Content starts

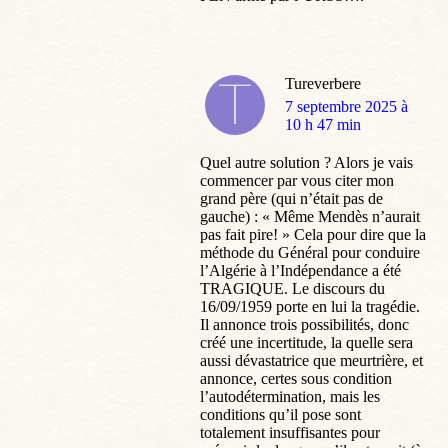
Tureverbere
dit
7 septembre 2025 à
:
10 h 47 min
Quel autre solution ? Alors je vais
commencer par vous citer mon
grand père (qui n’était pas de
gauche) : « Même Mendès n’aurait
pas fait pire! » Cela pour dire que la
méthode du Général pour conduire
l’Algérie à l’Indépendance a été
TRAGIQUE. Le discours du
16/09/1959 porte en lui la tragédie.
Il annonce trois possibilités, donc
créé une incertitude, la quelle sera
aussi dévastatrice que meurtrière, et
annonce, certes sous condition
l’autodétermination, mais les
conditions qu’il pose sont
totalement insuffisantes pour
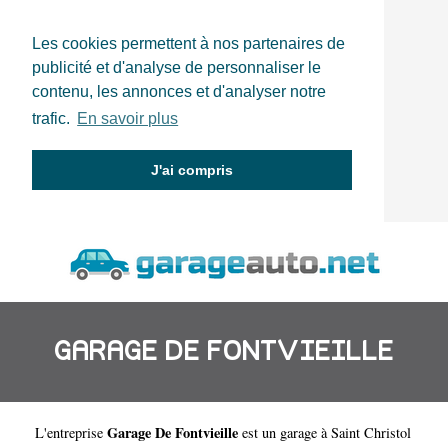
Les cookies permettent à nos partenaires de
publicité et d'analyse de personnaliser le
contenu, les annonces et d'analyser notre
trafic.
En savoir plus
J'ai compris
GARAGE DE FONTVIEILLE
Garage De Fontvieille
L'entreprise
est un
garage à Saint Christol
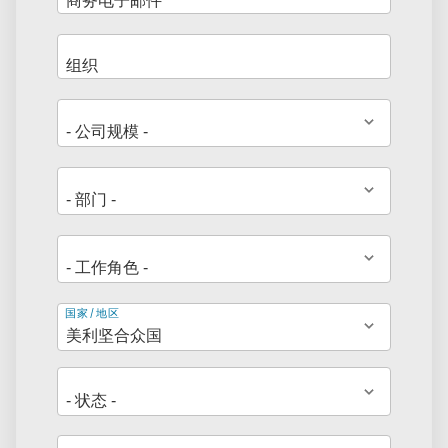
地
国家/地区
址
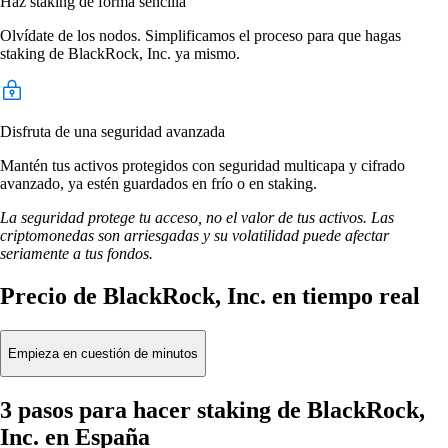
Haz staking de forma sencilla
Olvídate de los nodos. Simplificamos el proceso para que hagas
staking de BlackRock, Inc. ya mismo.
Disfruta de una seguridad avanzada
Mantén tus activos protegidos con seguridad multicapa y cifrado
avanzado, ya estén guardados en frío o en staking.
La seguridad protege tu acceso, no el valor de tus activos. Las
criptomonedas son arriesgadas y su volatilidad puede afectar
seriamente a tus fondos.
Precio de BlackRock, Inc. en tiempo real
Empieza en cuestión de minutos
3 pasos para hacer staking de BlackRock,
Inc. en España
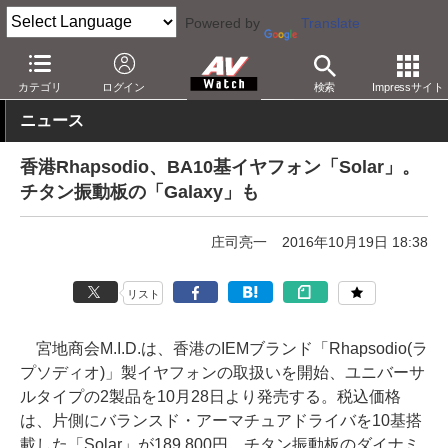
Powered by
Translate
AV Watch
製品
ヘッドフォン
その他
カテゴリ
ログイン
検索
Impressサイト
ニュース
香港Rhapsodio、BA10基イヤフォン「Solar」。
チタン振動板の「Galaxy」も
庄司亮一
2016年10月19日 18:38
リスト
宮地商会M.I.D.は、香港のIEMブランド「Rhapsodio(ラ
プソディオ)」製イヤフォンの取扱いを開始、ユニバーサ
ルタイプの2製品を10月28日より発売する。税込価格
は、片側にバランスド・アーマチュアドライバを10基搭
載した「Solar」が189,800円。チタン振動板のダイナミ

Content ends

Action item:
Quote every entry exactly, with the pictures omitted.

Answer for this exercise:
Tureverbere
dit
7 septembre 2025 à
:
10 h 47 min
Quel autre solution ? Alors je vais
commencer par vous citer mon
grand père (qui n’était pas de
gauche) : « Même Mendès n’aurait
pas fait pire! » Cela pour dire que la
méthode du Général pour conduire
l’Algérie à l’Indépendance a été
TRAGIQUE. Le discours du
16/09/1959 porte en lui la tragédie.
Il annonce trois possibilités, donc
créé une incertitude, la quelle sera
aussi dévastatrice que meurtrière, et
annonce, certes sous condition
l’autodétermination, mais les
conditions qu’il pose sont
totalement insuffisantes pour
Les cookies permettent à nos partenaires de
publicité et d'analyse de personnaliser le
contenu, les annonces et d'analyser notre
trafic.
En savoir plus
J'ai compris
GARAGE DE FONTVIEILLE
Garage De Fontvieille
L'entreprise
est un
garage à Saint Christol
地
国家/地区
址
Haz staking de forma sencilla
Olvídate de los nodos. Simplificamos el proceso para que hagas
staking de BlackRock, Inc. ya mismo.
Disfruta de una seguridad avanzada
Mantén tus activos protegidos con seguridad multicapa y cifrado
avanzado, ya estén guardados en frío o en staking.
La seguridad protege tu acceso, no el valor de tus activos. Las
criptomonedas son arriesgadas y su volatilidad puede afectar
seriamente a tus fondos.
Precio de BlackRock, Inc. en tiempo real
Empieza en cuestión de minutos
3 pasos para hacer staking de BlackRock,
Inc. en España
Powered by
Translate
AV Watch
製品
ヘッドフォン
その他
カテゴリ
ログイン
検索
Impressサイト
ニュース
香港Rhapsodio、BA10基イヤフォン「Solar」。
チタン振動板の「Galaxy」も
庄司亮一
2016年10月19日 18:38
リスト
宮地商会M.I.D.は、香港のIEMブランド「Rhapsodio(ラ
プソディオ)」製イヤフォンの取扱いを開始、ユニバーサ
ルタイプの2製品を10月28日より発売する。税込価格
は、片側にバランスド・アーマチュアドライバを10基搭
載した「Solar」が189,800円。チタン振動板のダイナミ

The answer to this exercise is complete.